PyTorch was used as a framework to abandon Darknet in the Yolov5 version, [28]. A modified CSPDarknet53 was used in the backbone structure to increase the speed and accuracy and reduce the number of parameters and calculations. The focus layer, first introduced in Yolov5, was used in the backbone layer to reduce the CUDA memory used and increase the forward and backward propagation [29]. After the focus layer, convolutional layers were used as the feature extractors. The BN and SiLU activation functions were added to each convolutional layer. The pooling layer used in the backbone structure, namely SPP, performs the function of eliminating the size limitation by combining the features of different scales in a specific feature map. PANet created a neck structure to increase the importance of low size features and the accuracy rate in the localization process. Although the head structure is the same as in the previous version, it is designed to provide three different feature maps as outputs to increase the efficiency for detecting small and large objects.
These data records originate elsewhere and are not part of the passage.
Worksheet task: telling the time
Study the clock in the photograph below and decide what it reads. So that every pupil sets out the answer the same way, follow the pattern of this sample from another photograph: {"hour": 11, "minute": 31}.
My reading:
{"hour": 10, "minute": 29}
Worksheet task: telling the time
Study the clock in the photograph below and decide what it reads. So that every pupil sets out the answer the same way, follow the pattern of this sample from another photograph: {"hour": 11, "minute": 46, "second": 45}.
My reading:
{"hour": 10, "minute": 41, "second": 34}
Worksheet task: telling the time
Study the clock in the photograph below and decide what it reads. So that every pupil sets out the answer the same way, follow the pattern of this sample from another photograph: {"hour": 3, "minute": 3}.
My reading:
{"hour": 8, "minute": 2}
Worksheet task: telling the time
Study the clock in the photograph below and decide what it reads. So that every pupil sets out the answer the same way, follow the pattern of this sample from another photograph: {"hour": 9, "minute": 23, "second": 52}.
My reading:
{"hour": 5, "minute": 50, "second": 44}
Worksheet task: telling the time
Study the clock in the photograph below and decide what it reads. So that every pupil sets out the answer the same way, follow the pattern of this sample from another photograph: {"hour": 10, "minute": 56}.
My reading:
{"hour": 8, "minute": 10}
The details of the architectural structure of Yolov5 are given in Figure 1. Another notable innovation is the use of the AutoAnchor structure, which allows for the creation of anchor boxes of similar sizes based on real object boundaries in the training image data in the dataset via k-means [27].
The makers of the Yolov5 algorithm presented five models with different width and depth dimensions for the convolutional structures. Nano (n) and small (s) models are lightweight models designed to operate with low system requirements. Large (l) and extra-large (x) models are heavy models designed to achieve high performance and are used in more powerful devices, although they cause slow speeds. The medium (m) model is designed to work in a more balanced way in terms of performance and speed compared to other models.
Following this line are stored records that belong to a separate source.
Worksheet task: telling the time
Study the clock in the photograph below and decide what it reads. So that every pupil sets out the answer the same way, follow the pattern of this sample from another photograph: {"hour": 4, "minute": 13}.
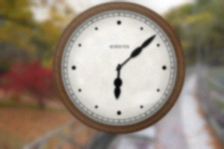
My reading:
{"hour": 6, "minute": 8}
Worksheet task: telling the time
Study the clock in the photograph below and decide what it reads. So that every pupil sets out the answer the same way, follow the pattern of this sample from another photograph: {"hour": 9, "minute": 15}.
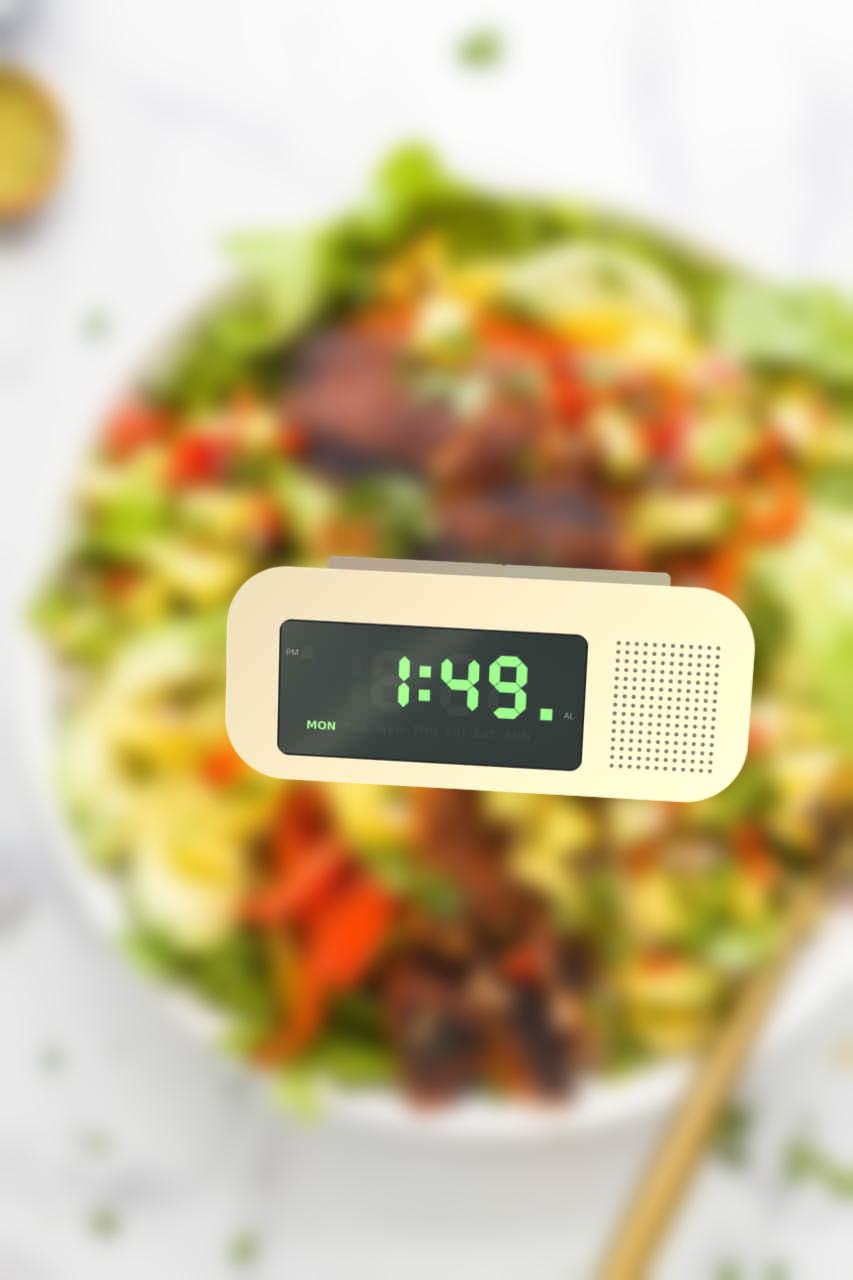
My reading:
{"hour": 1, "minute": 49}
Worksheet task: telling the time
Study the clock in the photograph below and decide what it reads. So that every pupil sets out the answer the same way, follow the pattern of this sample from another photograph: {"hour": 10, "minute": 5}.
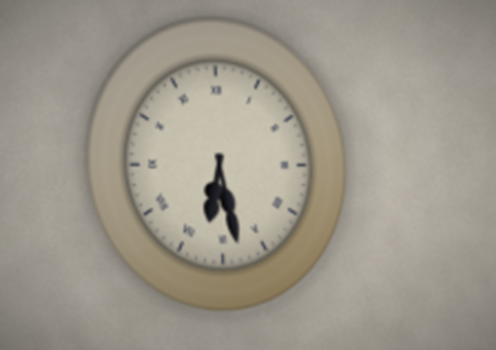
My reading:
{"hour": 6, "minute": 28}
In addition, the anchor used in the other models was not used in this model. Just a month after the release of the Yolov6 [30], Yolov7 [31] was launched as a new model in July 2022. First, it was used in the E-ELAN network backbone structure, which combines the features of different classes without disturbing the original gradient path by checking the shortest and longest gradient paths, taking into account the factors affecting accuracy and speed [32]. In addition, compound model scaling was introduced by consistently changing the width and depth of the network to meet various application requirements while maintaining the optimal network structure. Models of various sizes were produced using compound model scaling. Inspired by the RepConv structure, a RepConvN convolutional layer without an identity connection was used [33]. A different approach is presented for the head, which is responsible for object detection. In this context, there is an auxiliary head in the middle layer that increases the learning ability by updating the weights during the training process. The label assigner calculates predictions and real situations, and transmits the flexible labels it creates to the lead head structure responsible for the final result output [34]. Yolov6 is a version of Yolo that allows for integrated use in IoT and embedded systems [35]. Therefore, community support may be more limited compared to other versions, such as Yolov5 or Yolov8. There may be uncertainty about model updates and long-term maintenance.
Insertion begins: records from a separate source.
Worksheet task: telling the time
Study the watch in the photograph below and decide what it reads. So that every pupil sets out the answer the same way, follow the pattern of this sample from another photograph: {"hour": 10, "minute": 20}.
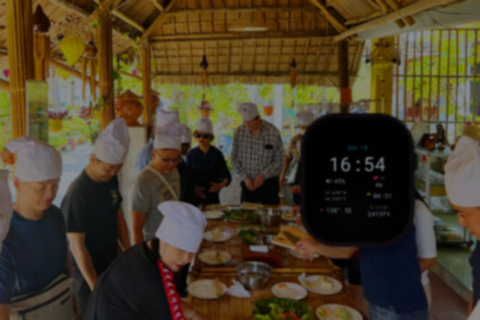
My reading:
{"hour": 16, "minute": 54}
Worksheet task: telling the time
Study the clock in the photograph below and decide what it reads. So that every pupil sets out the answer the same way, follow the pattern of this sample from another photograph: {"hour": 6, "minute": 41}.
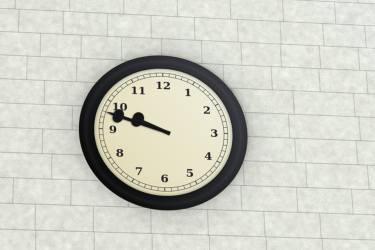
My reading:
{"hour": 9, "minute": 48}
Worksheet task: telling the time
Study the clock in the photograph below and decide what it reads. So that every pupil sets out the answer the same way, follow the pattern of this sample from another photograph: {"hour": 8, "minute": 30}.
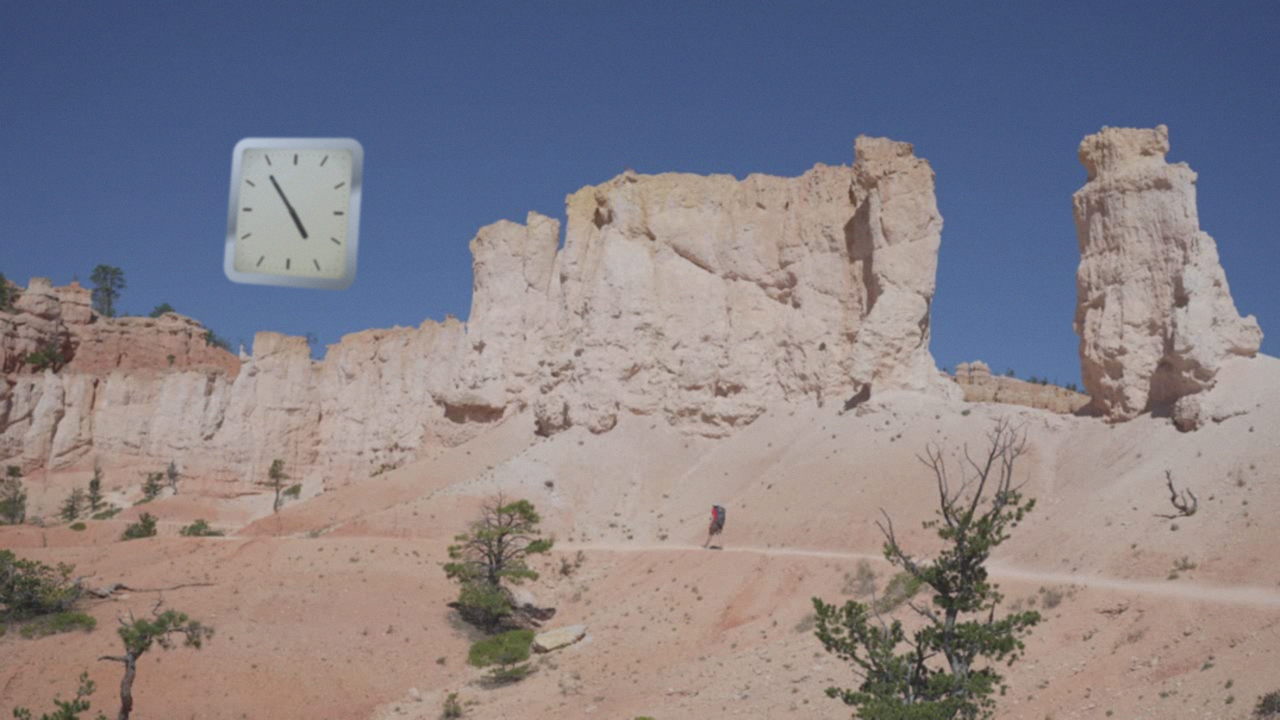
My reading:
{"hour": 4, "minute": 54}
In January 2023, the latest and most updated version of Yolo, Yolov8 [36], was made available by Ultralytics, London, United Kingdom with five different-scale models. Nano (n) and small (s) models, which are different-scale models designed by changing depth, width, and ratio values, work fast and have reduced parameter values and calculation processes, but have lower accuracy performance than other models. These two models are lightweight and designed for use in systems that do not require many hardware features. Large (l) and extra-large (x) models have high accuracy but are slower than lightweight models because of their high parameter values. The Medium (m) model was designed to provide a more balanced performance between lightweight and large-scale models in terms of both performance and speed. The application area of Yolov8 has been expanded by introducing different scale models to perform small and large object detection.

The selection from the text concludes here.